> **About this task**: Could the data below be retyped exactly, without its pictures?

━━━━━━━━━━━━━━━━━━━━

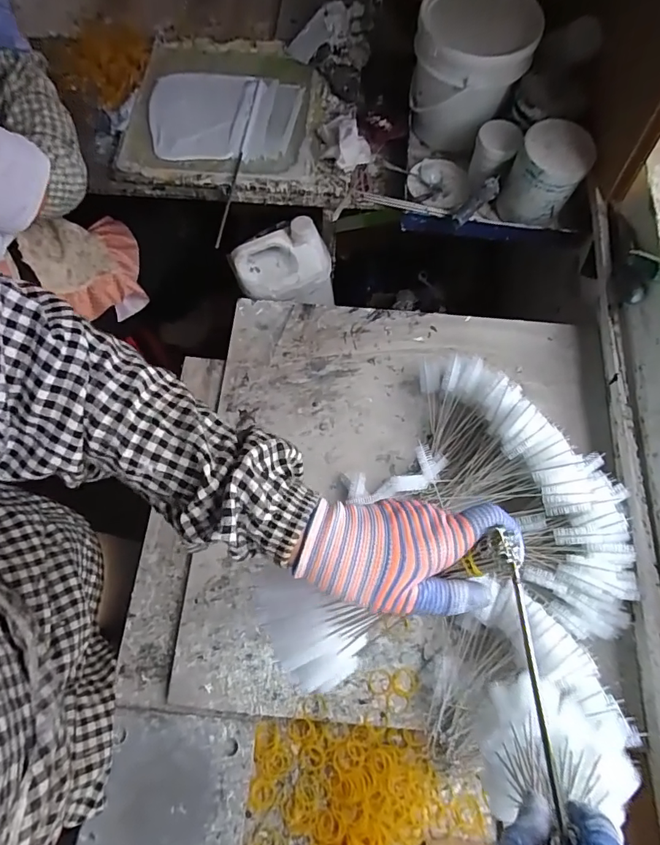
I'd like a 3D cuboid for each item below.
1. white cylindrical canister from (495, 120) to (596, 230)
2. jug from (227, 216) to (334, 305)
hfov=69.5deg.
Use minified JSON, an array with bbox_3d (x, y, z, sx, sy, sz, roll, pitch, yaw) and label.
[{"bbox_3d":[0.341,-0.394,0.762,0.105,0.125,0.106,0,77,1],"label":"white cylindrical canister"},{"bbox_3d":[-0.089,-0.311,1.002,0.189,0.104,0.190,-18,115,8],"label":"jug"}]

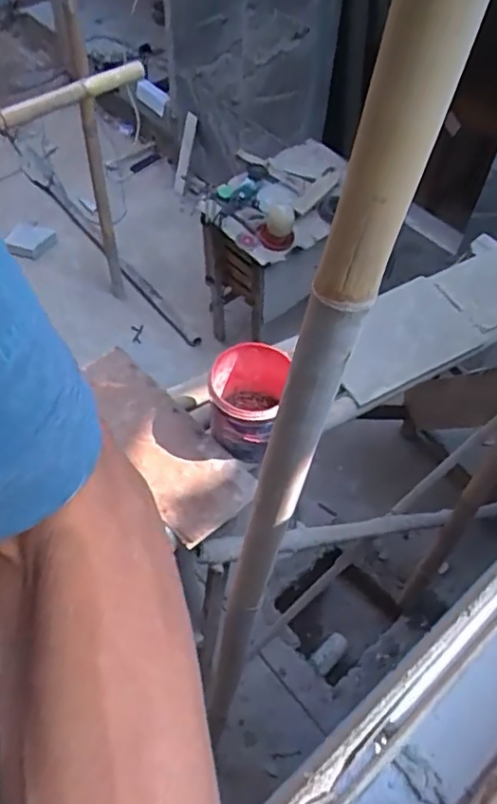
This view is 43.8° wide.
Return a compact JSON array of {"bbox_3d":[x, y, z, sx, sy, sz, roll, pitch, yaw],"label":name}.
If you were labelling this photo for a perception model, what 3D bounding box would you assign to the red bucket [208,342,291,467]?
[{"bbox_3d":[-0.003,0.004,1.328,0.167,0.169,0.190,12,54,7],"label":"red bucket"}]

━━━━━━━━━━━━━━━━━━━━

> **Response area**:
I'd like a 3D cuboid for each item below.
1. white cylindrical canister from (495, 120) to (596, 230)
2. jug from (227, 216) to (334, 305)
hfov=69.5deg.
Use minified JSON, an array with bbox_3d (x, y, z, sx, sy, sz, roll, pitch, yaw) and label.
[{"bbox_3d":[0.341,-0.394,0.762,0.105,0.125,0.106,0,77,1],"label":"white cylindrical canister"},{"bbox_3d":[-0.089,-0.311,1.002,0.189,0.104,0.190,-18,115,8],"label":"jug"}]

This view is 43.8° wide.
Return a compact JSON array of {"bbox_3d":[x, y, z, sx, sy, sz, roll, pitch, yaw],"label":name}.
If you were labelling this photo for a perception model, what 3D bounding box would you assign to the red bucket [208,342,291,467]?
[{"bbox_3d":[-0.003,0.004,1.328,0.167,0.169,0.190,12,54,7],"label":"red bucket"}]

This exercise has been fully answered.